Pour employer les systèmes d’armes autonomes, quelles décisions politiques les alliés doivent-ils prendre?
Les forces sont apportées par les nations, et pour les engager il faut une décision du Conseil de l’Atlantique Nord. Le contrôle politique est essentiel, et demeurera. Derrière, il y a plusieurs sujets. Si nous avons des forces militaires très réactives, nous devons apporter au politique l’évidence de l’émergence d’une crise, pour lancer des préparatifs. Le système doit fournir des données fiables pour prendre la bonne décision. De même, décider d’utiliser des pièces détachées imprimées en 3D exige d’être sûr du fichier. Nous allons organiser un premier brainstorming au printemps sur ce sujet, en utilisant une technologie de blockchain pour assurer la traçabilité des données. Cette technologie s’applique à de nombreux domaines, comme l’identification des forces amies et ennemies.
Nous travaillons aussi sur les effets interarmées – combinaison d’un tir de munition, d’une attaque cyber, d’une action dans l’environnement médiatique… Pour que des alliés les traitent ensemble, il faut d’abord qu’ils établissent une confiance réciproque.
La place de l’homme dans la décision est un sujet important. Exemple: certains pays utilisent les réseaux informatiques de l’OTAN comme réseaux nationaux. Des systèmes d’IA peuvent détecter une attaque et, à partir d’un certain niveau de gravité, couper directement ces réseaux. Mais un pays peut-il accepter que son équipement soit à terre?

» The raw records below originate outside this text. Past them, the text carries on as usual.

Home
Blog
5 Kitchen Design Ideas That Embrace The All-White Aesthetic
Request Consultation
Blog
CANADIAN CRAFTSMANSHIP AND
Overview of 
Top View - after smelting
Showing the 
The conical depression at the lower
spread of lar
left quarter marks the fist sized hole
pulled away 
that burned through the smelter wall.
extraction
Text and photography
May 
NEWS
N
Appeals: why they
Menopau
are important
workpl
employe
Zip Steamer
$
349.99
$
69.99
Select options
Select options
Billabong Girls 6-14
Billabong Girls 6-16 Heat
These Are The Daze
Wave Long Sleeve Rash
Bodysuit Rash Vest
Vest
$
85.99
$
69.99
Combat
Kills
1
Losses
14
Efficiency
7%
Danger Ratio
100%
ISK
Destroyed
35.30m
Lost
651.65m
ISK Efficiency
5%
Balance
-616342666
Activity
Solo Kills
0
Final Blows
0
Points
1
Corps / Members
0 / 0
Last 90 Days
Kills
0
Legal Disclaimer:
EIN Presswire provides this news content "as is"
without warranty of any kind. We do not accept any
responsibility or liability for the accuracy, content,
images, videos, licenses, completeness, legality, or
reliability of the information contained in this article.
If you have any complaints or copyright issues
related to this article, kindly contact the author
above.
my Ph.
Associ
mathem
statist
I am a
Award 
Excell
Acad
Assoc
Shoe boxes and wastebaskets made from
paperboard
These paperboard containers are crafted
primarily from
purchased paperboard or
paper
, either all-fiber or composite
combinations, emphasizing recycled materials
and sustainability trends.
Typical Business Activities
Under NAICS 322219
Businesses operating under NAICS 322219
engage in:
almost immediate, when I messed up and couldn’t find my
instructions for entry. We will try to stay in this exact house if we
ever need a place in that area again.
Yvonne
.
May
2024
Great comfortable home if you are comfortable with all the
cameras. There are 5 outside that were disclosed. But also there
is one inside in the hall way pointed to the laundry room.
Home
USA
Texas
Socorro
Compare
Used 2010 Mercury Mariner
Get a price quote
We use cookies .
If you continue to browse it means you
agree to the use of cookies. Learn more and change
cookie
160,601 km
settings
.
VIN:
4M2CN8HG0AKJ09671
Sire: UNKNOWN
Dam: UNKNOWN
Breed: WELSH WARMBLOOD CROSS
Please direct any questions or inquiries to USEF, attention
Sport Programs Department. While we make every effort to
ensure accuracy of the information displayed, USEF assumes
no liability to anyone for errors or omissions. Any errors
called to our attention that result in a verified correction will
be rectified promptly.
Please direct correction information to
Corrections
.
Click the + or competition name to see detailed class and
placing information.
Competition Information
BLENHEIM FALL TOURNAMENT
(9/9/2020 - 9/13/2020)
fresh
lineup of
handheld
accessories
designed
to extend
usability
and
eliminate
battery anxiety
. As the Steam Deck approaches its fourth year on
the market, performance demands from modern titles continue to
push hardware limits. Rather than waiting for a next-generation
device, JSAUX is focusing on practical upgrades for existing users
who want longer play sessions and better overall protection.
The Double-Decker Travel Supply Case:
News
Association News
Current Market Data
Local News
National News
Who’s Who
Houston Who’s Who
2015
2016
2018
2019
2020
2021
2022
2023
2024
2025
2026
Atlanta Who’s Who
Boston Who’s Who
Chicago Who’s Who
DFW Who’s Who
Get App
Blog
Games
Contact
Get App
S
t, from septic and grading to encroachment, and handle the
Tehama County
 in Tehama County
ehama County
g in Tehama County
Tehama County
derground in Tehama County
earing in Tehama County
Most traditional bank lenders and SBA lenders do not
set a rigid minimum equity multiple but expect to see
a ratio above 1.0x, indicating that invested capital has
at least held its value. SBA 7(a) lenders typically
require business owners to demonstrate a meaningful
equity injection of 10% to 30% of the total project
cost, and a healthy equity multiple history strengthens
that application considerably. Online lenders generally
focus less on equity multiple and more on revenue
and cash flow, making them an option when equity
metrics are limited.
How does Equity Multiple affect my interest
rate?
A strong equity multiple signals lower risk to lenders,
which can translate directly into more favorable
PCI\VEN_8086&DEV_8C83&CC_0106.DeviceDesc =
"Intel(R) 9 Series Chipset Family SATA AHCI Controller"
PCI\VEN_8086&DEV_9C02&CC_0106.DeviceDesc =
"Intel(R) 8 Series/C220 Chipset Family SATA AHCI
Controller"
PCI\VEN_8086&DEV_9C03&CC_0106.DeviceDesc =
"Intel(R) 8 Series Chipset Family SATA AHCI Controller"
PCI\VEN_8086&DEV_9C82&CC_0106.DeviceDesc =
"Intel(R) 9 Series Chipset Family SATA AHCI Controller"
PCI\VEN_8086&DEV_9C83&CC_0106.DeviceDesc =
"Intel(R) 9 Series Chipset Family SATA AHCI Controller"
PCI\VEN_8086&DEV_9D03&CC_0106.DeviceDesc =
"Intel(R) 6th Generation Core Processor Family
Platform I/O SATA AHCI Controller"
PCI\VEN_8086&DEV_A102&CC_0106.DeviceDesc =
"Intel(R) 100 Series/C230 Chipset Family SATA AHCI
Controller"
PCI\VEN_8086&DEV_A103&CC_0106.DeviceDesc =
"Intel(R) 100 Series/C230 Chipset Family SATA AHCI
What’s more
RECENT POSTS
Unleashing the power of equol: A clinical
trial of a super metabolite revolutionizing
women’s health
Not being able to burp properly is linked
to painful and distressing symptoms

Et la machine peut-elle décider pour nous, si par ailleurs nous avons besoin de ce réseau pour conduire des opérations?
Dans ces situations, nous n’aurons pas le temps de rassembler les ambassadeurs de 29 pays. Le niveau des menaces cyber exige cette réactivité. Des décisions politiques doivent intervenir, en amont, pour donner ou non la responsabilité au commandement militaire opérationnel.